Supplied information:
-- -- --

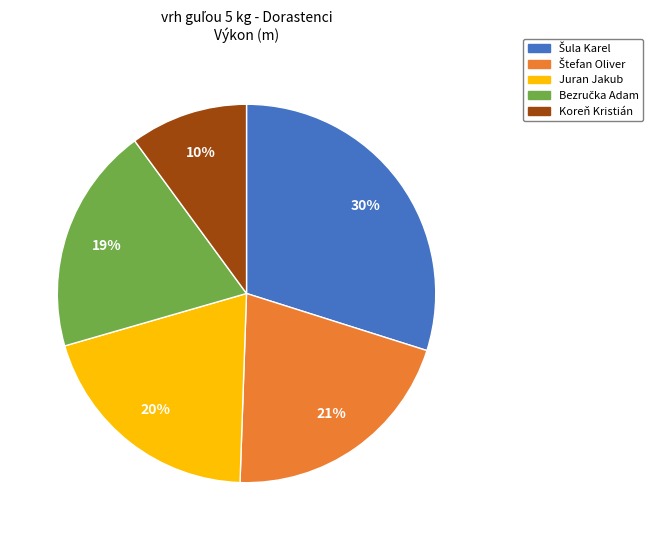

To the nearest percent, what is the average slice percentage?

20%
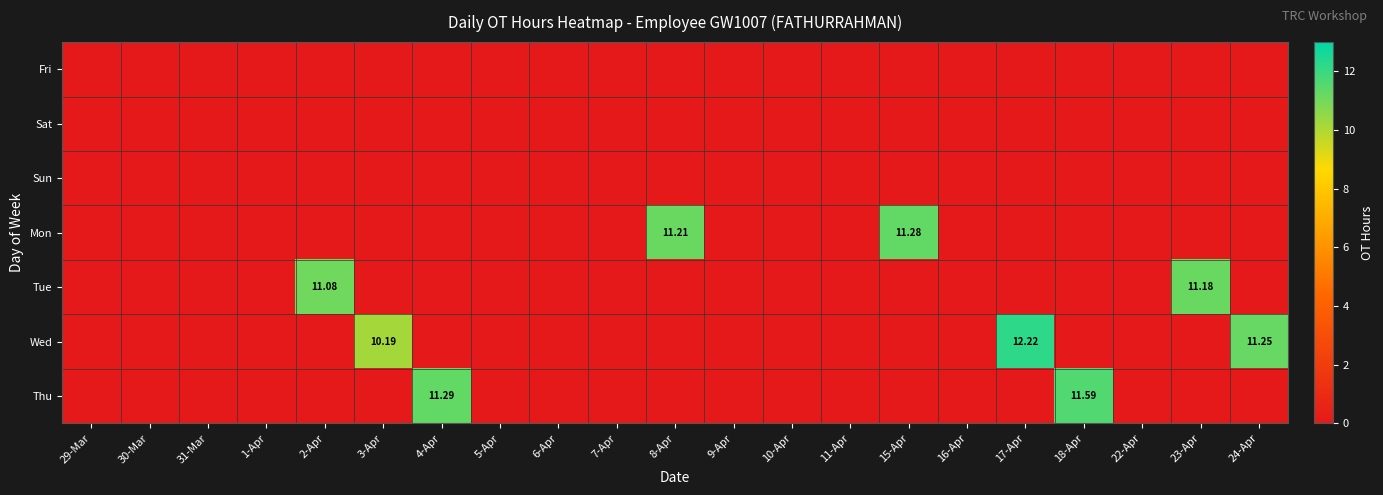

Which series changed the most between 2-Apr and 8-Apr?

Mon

-- -- --

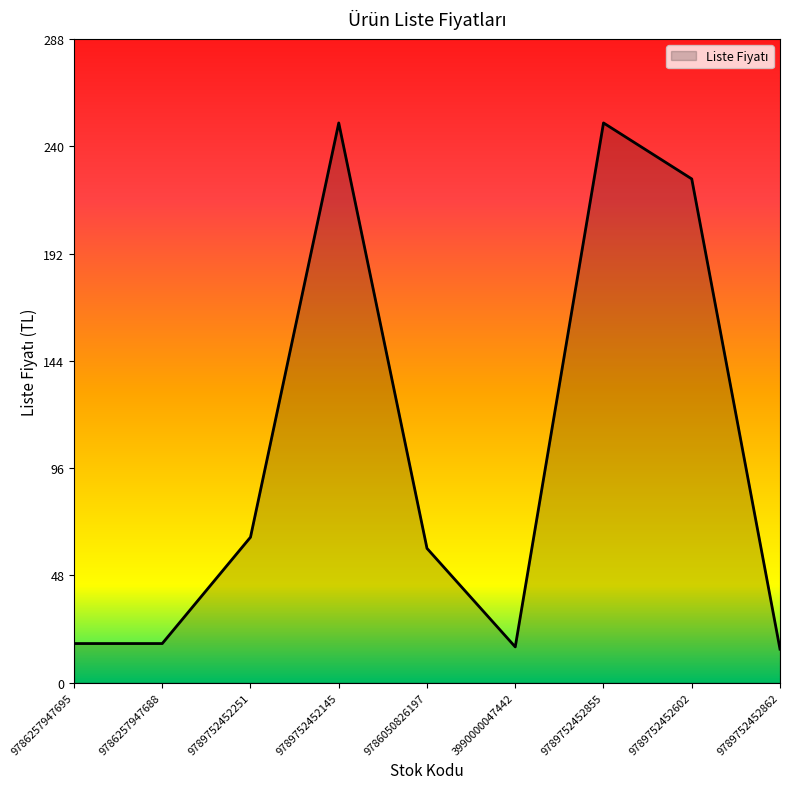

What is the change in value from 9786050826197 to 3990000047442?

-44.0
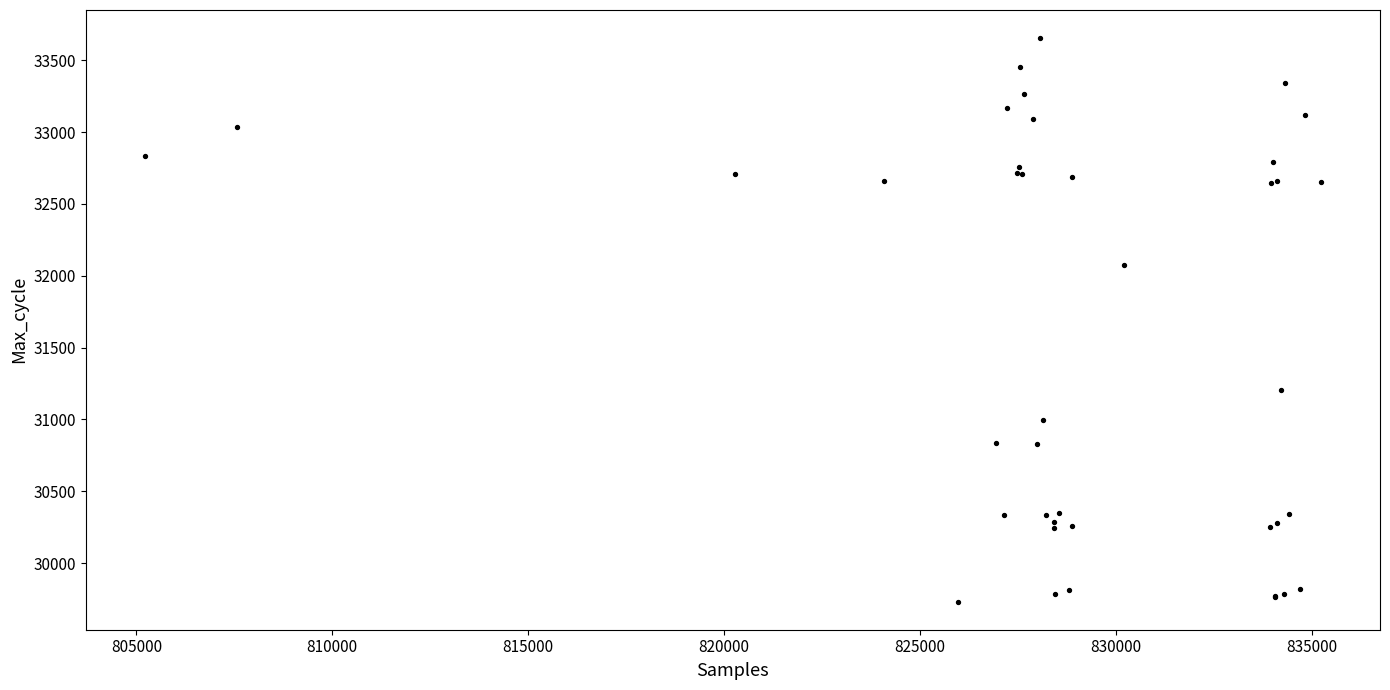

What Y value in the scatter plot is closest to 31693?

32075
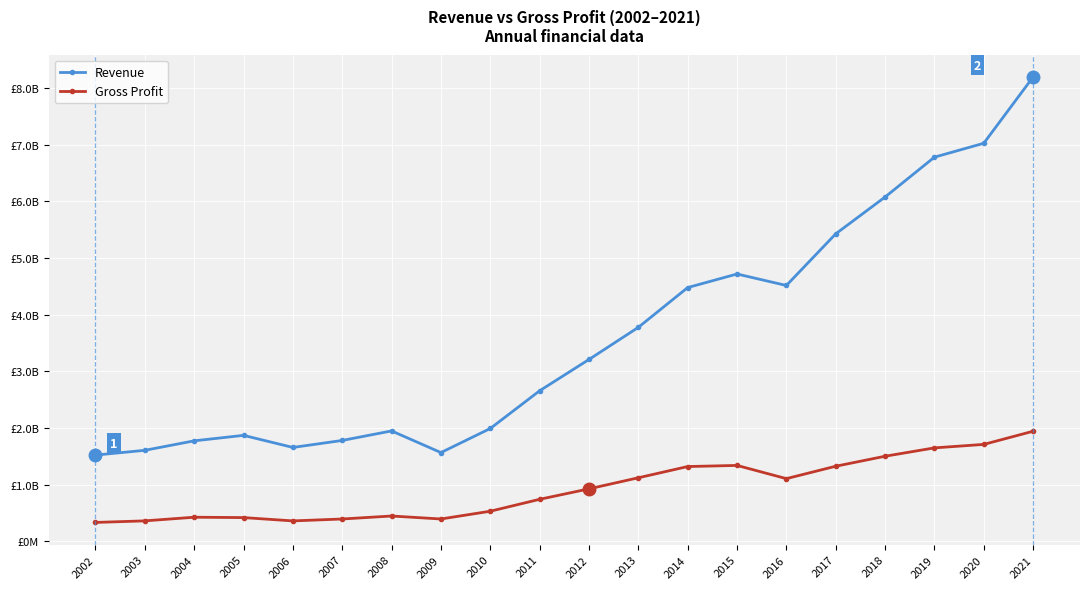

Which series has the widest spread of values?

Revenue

-- -- --

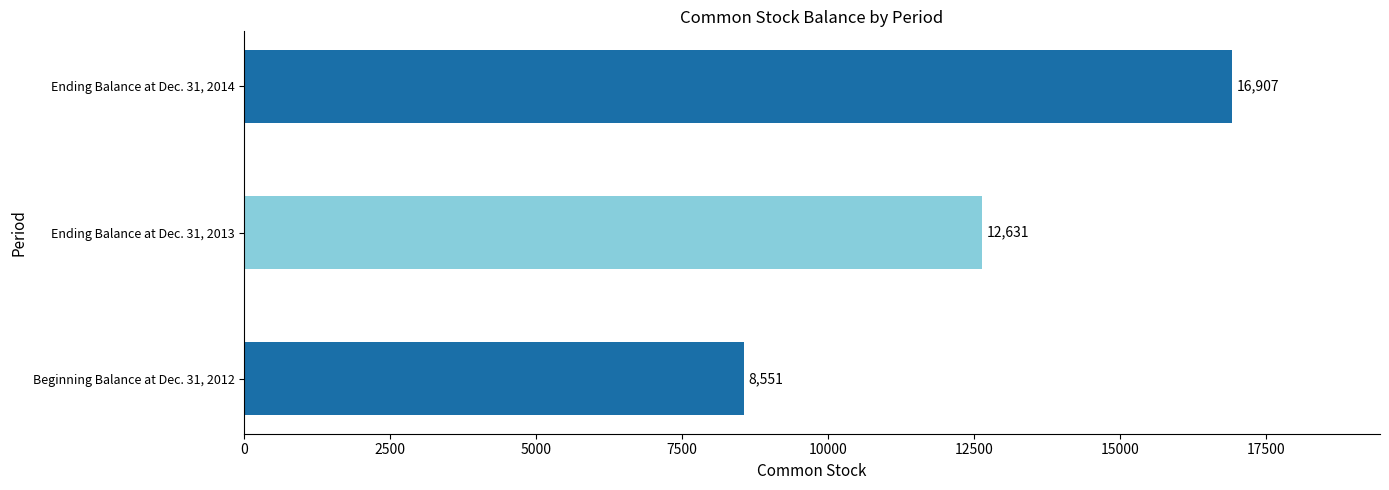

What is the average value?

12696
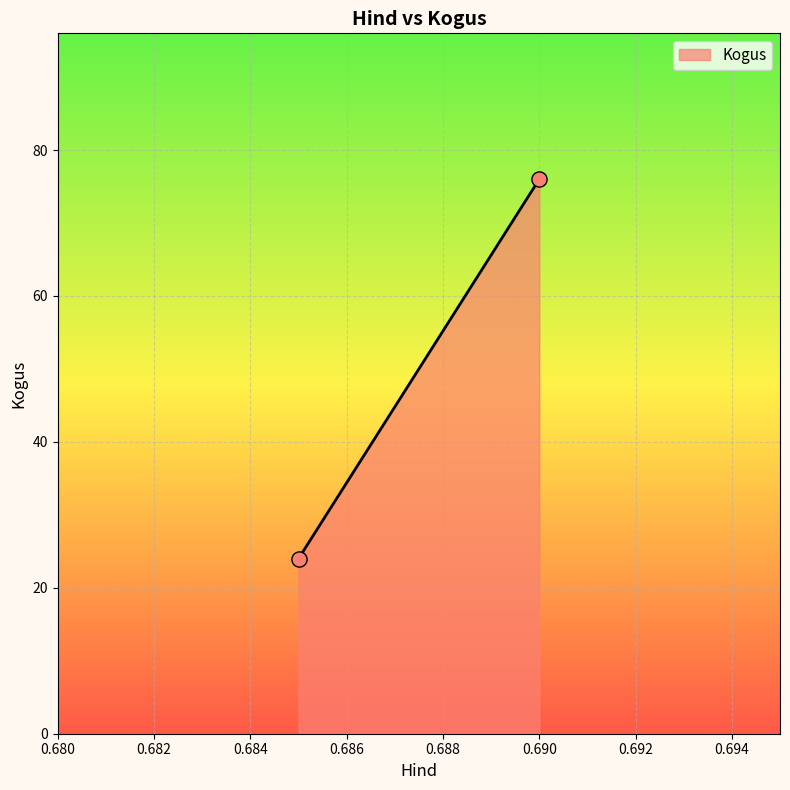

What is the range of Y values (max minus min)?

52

-- -- --

Task goal:
Reproduce the listing word for word, beginning at the line that contains "What Y value" and stopping after the line that contains "Which series has the widest spread of values?". Leave the pictures out of your copy.

Reply:
What Y value in the scatter plot is closest to 31693?

32075

Which series has the widest spread of values?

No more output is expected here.